ME: There’s even a livestream video of the prize-giving. I did a speech
WOMAN BEHIND COMPUTER: Was it a good speech?
ME: I dunno, I definitely rambled. But you can see it’s me. And my nose
WOMAN BEHIND COMPUTER: [Not impressed again.]
I was detained for two hours. I was just about to hand out copies of my play ELECTRIC ROSARY and do an impromptu reading (I wanted to make the angriest looking one play the Mother Superior) when Bam. The stamp went in my passport. I was free to enter America.

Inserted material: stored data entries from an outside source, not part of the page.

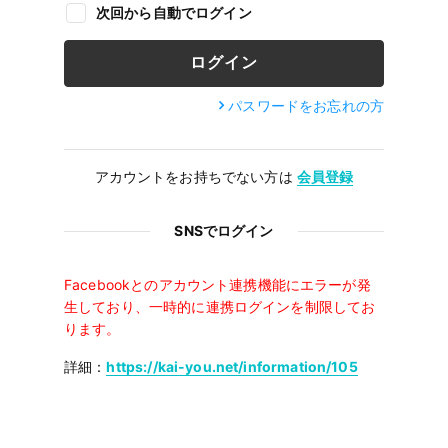
次回から自動でログイン
パスワードをお忘れの方
アカウントをお持ちでない方は
会員登録
SNSでログイン
Facebookとのアカウント連携機能にエラーが発
生しており、一時的に連携ログインを制限してお
ります。
詳細：
https://kai-you.net/information/105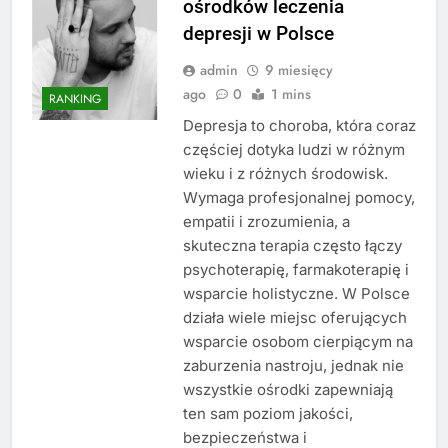
ośrodków leczenia
depresji w Polsce
admin
9 miesięcy
ago
0
1 mins
RANKING
Depresja to choroba, która coraz
częściej dotyka ludzi w różnym
wieku i z różnych środowisk.
Wymaga profesjonalnej pomocy,
empatii i zrozumienia, a
skuteczna terapia często łączy
psychoterapię, farmakoterapię i
wsparcie holistyczne. W Polsce
działa wiele miejsc oferujących
wsparcie osobom cierpiącym na
zaburzenia nastroju, jednak nie
wszystkie ośrodki zapewniają
ten sam poziom jakości,
bezpieczeństwa i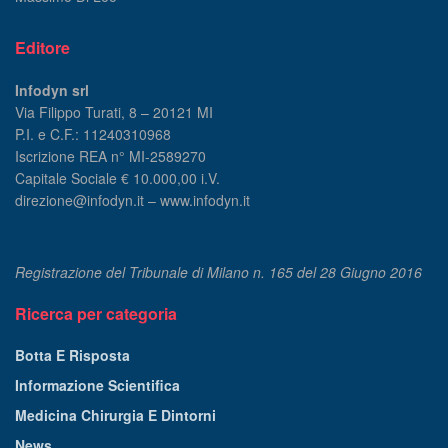
Editore
Infodyn srl
Via Filippo Turati, 8 – 20121 MI
P.I. e C.F.: 11240310968
Iscrizione REA n° MI-2589270
Capitale Sociale € 10.000,00 i.V.
direzione@infodyn.it – www.infodyn.it
Registrazione del Tribunale di Milano n. 165 del 28 Giugno 2016
Ricerca per categoria
Botta E Risposta
Informazione Scientifica
Medicina Chirurgia E Dintorni
News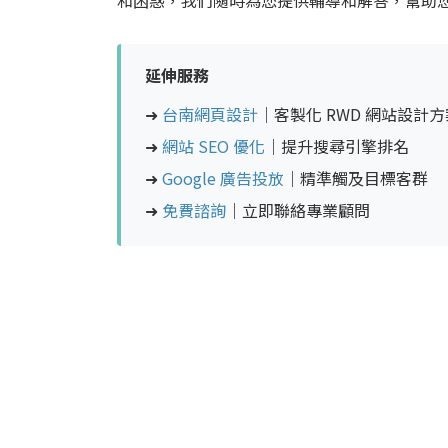
和困惑，我們隨時為您提供輔導和解答，幫助
延伸服務
➜
台南網頁設計
｜客製化 RWD 網站設計方
➜
網站 SEO 優化
｜提升搜尋引擎排名
➜
Google 廣告投放
｜精準觸及目標客群
➜
免費諮詢
｜立即聯絡專業顧問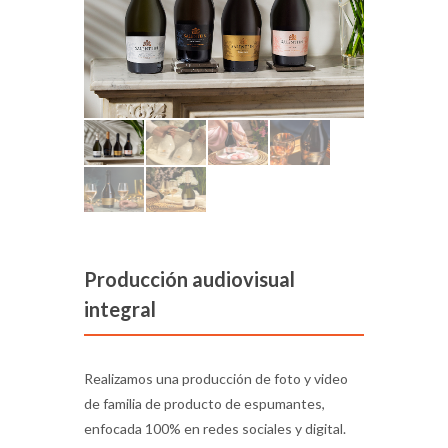
Producción audiovisual
integral
Realizamos una producción de foto y video
de familia de producto de espumantes,
enfocada 100% en redes sociales y digital.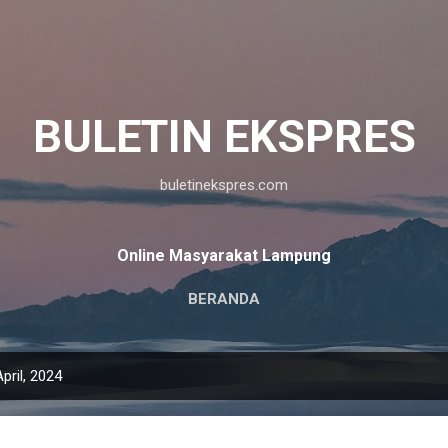
Langsung ke konten utama
BULETIN EKSPRES
buletinekspres.com
Online Masyarakat Lampung
BERANDA
pril, 2024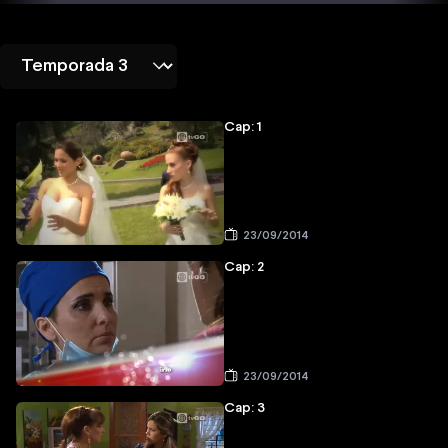
Cap: 1
23/09/2014
Cap: 2
23/09/2014
Cap: 3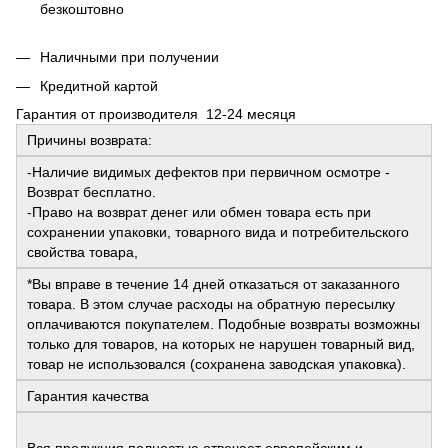
безкоштовно
Наличными при получении
Кредитной картой
Гарантия от производителя 12-24 месяця
Причины возврата:
-Наличие видимых дефектов при первичном осмотре -
Возврат бесплатно.
-Право на возврат денег или обмен товара есть при
сохранении упаковки, товарного вида и потребительского
свойства товара,
*Вы вправе в течение 14 дней отказаться от заказанного
товара. В этом случае расходы на обратную пересылку
оплачиваются покупателем. Подобные возвраты возможны
только для товаров, на которых не нарушен товарный вид,
товар не использовался (сохранена заводская упаковка).
Гарантия качества
Вся продукция полностью отвечает европейским и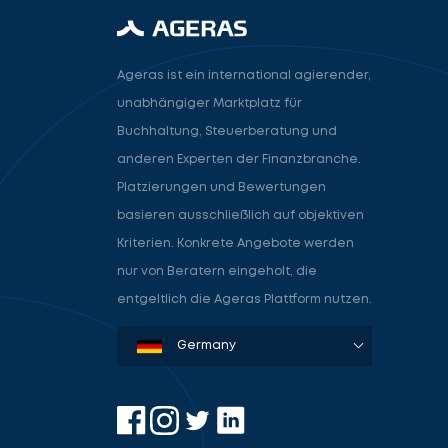
Ageras ist ein international agierender,
unabhängiger Marktplatz für
Buchhaltung, Steuerberatung und
anderen Experten der Finanzbranche.
Platzierungen und Bewertungen
basieren ausschließlich auf objektiven
Kriterien. Konkrete Angebote werden
nur von Beratern eingeholt, die
entgeltlich die Ageras Plattform nutzen.
Denmark
Sweden
Norway
Netherlands
Germany
USA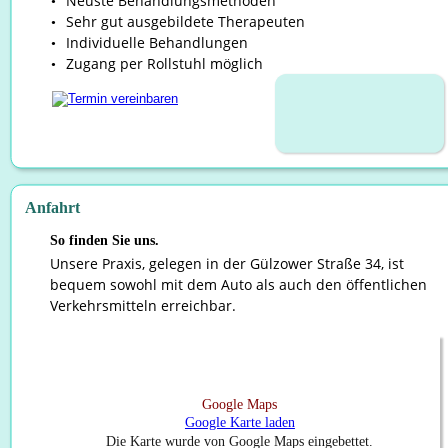
Neuste Behandlungsmethoden
•
Sehr gut ausgebildete Therapeuten
•
Individuelle Behandlungen
•
Zugang per Rollstuhl möglich
•
Anfahrt
So finden Sie uns.
Unsere Praxis, gelegen in der Gülzower Straße 34, ist 
bequem sowohl mit dem Auto als auch den öffentlichen 
Verkehrsmitteln erreichbar.
Google Maps
Google Karte laden
Die Karte wurde von Google Maps eingebettet.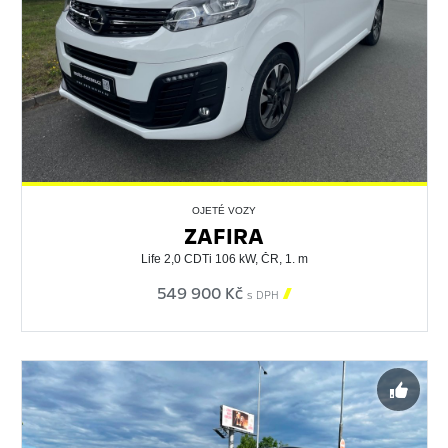
OJETÉ VOZY
ZAFIRA
Life 2,0 CDTi 106 kW, ČR, 1. m
549 900 Kč

s DPH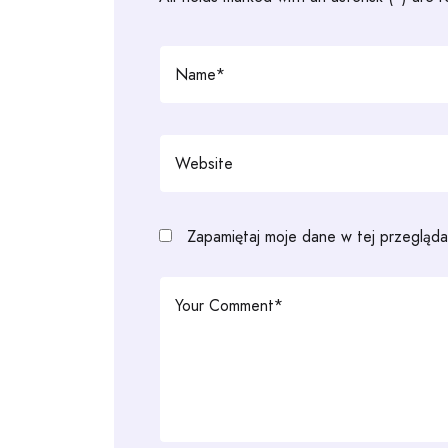
Zapamiętaj moje dane w tej przegląda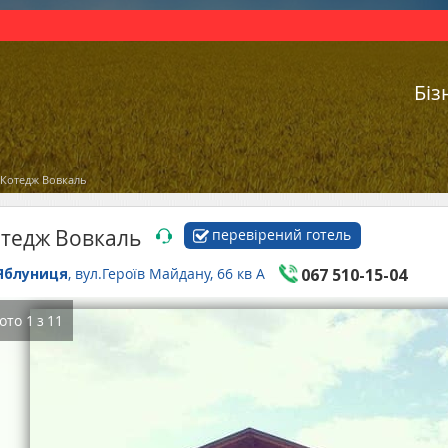
Біз
Котедж Вовкаль
тедж Вовкаль
перевірений готель
Яблуниця
, вул.Героїв Майдану, 66 кв А
067 510-15-04
ото
1
з
11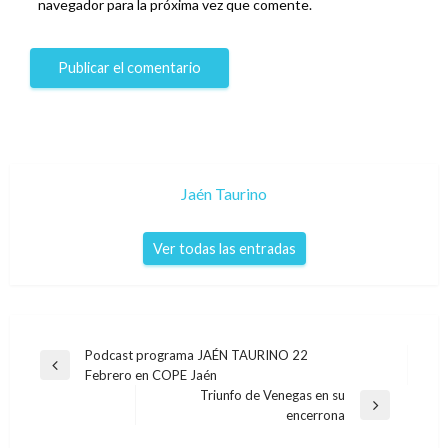
navegador para la próxima vez que comente.
Jaén Taurino
Ver todas las entradas
Navegación
Podcast programa JAÉN TAURINO 22
Entrada
Febrero en COPE Jaén
de
anterior
Triunfo de Venegas en su
entradas
Entrada
encerrona
siguiente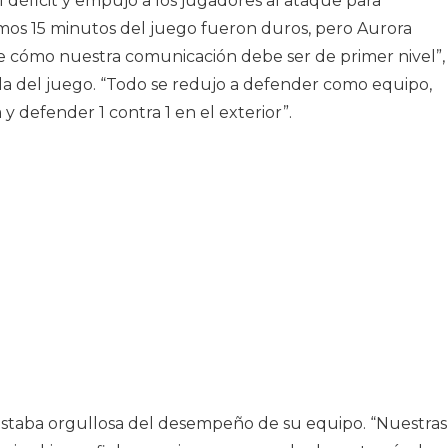
déficit y empujó a los jugadores al ataque para
imos 15 minutos del juego fueron duros, pero Aurora
 cómo nuestra comunicación debe ser de primer nivel”,
lla del juego. “Todo se redujo a defender como equipo,
 defender 1 contra 1 en el exterior”.
 estaba orgullosa del desempeño de su equipo. “Nuestras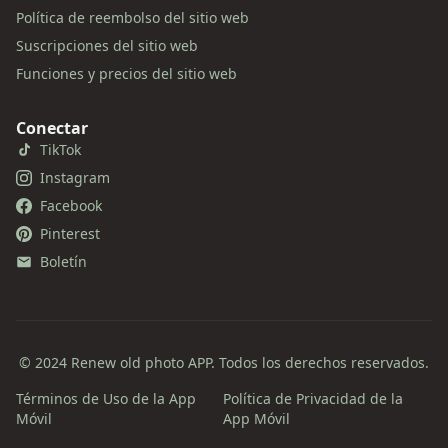
Política de reembolso del sitio web
Suscripciones del sitio web
Funciones y precios del sitio web
Conectar
TikTok
Instagram
Facebook
Pinterest
Boletín
© 2024 Renew old photo APP. Todos los derechos reservados.
Términos de Uso de la App
Política de Privacidad de la
Móvil
App Móvil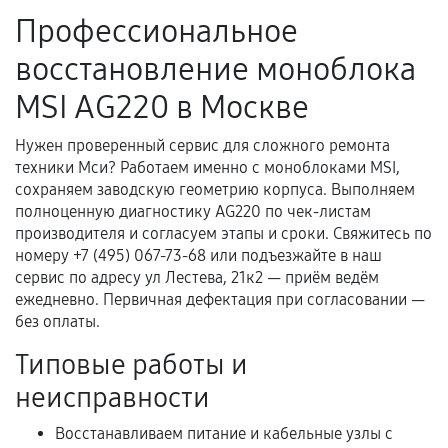
ремонтом.
Профессиональное
Поломка установленной детали при
восстановление моноблока
нормальной эксплуатации в течение
гарантийного срока.
MSI AG220 в Москве
Несоответствие комплектующей заявленным
техническим характеристикам.
Нужен проверенный сервис для сложного ремонта
техники Мси? Работаем именно с моноблоками MSI,
сохраняем заводскую геометрию корпуса. Выполняем
полноценную диагностику AG220 по чек-листам
Документы для подтверждения
производителя и согласуем этапы и сроки. Свяжитесь по
гарантии
номеру +7 (495) 067-73-68 или подъезжайте в наш
сервис по адресу ул Лестева, 21к2 — приём ведём
Гарантийный талон.
ежедневно. Первичная дефектация при согласовании —
без оплаты.
Акт выполненных работ с датой, перечнем
услуг и сроком гарантии.
Типовые работы и
Документы на установленные комплектующие
неисправности
и кассовый чек.
Восстанавливаем питание и кабельные узлы с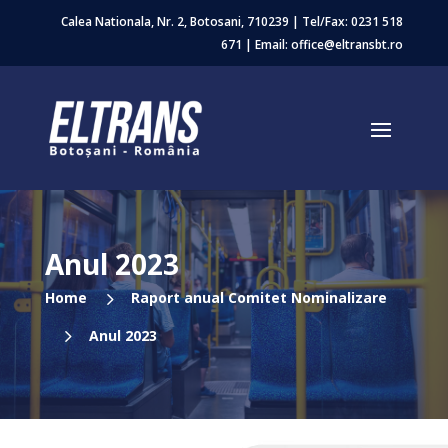
Calea Nationala, Nr. 2, Botosani, 710239 | Tel/Fax:
0231 518
671
| Email: office@eltransbt.ro
Anul 2023
5
Home
Raport anual Comitet Nominalizare
5
Anul 2023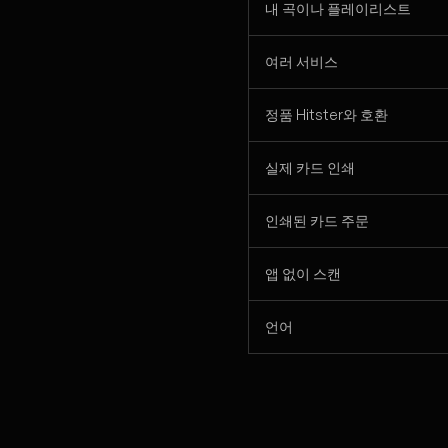
내 곡이나 플레이리스트
여러 서비스
정품 Hitster와 호환
실제 카드 인쇄
인쇄된 카드 주문
앱 없이 스캔
언어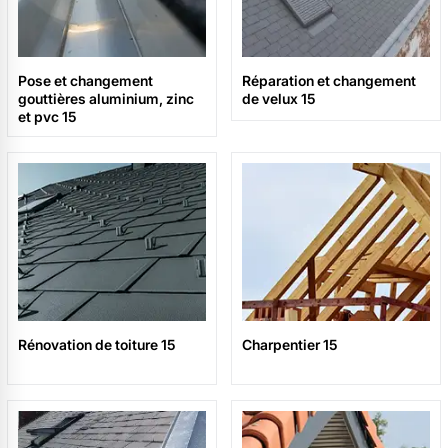
Pose et changement
Réparation et changement
gouttières aluminium, zinc
de velux 15
et pvc 15
Rénovation de toiture 15
Charpentier 15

Just as I have three different noses, I have three different sections to this blog post. The above will be the first. The second will artfully tie my nose dilemma to some finer metaphor about writing. “A playwright must follow their nose”, yes, that would be an excellent way to start it. I’ll state that, even though people may question your writing, your profession, your state of being, you must be true to yourself. Just as your face can have no other nose, you cannot write someone else’s play.
But the immigration officers were convinced I could have somebody else’s nose, so maybe this isn’t a good line of thought.
Is this my nose?
Okay, we’ll scrap this second section.
The third section will save face and discuss my actual trip to America.
First up, rural Ohio. What a beautiful part of the world. A bunch of playwrights were hauled up in Kenyon College, Gambier, and we wrote and laughed and drank for an entire week. I swam in a lake, I ate too many bagels. I met some wonderful people, made some great friends, had my mind prodded and poked by lots of different creatives.
We laughed about my nose.
Then came New York. Wowzer. What a city. I didn’t like it at first – it was too much, it was hyper, it had seen too many movies of itself.
Then suddenly, I fell for it. Hard and fast. My love for it is as big as their portions.
And of course, the highlight of my trip: we read my play. Lord, those Sisters were wonderful. So much thanks to MTC for organising it, Teddy Bergman for directing it, and a fabulous cast of actors who made the script sing. There was a beautiful, disorientating moment when I was listening to my story about Northern Irish nuns and their robot, staring at the New York skyline…but at once I was in rural Derry. Glass became grass; stuffed, sweaty stores became empty expanses.
This is why I’m a playwright. To have wonderful life adventures like this.
So what next? Well, one more draft to go. Nose to the grindstone again.
Shit, maybe that’s why it looks so different.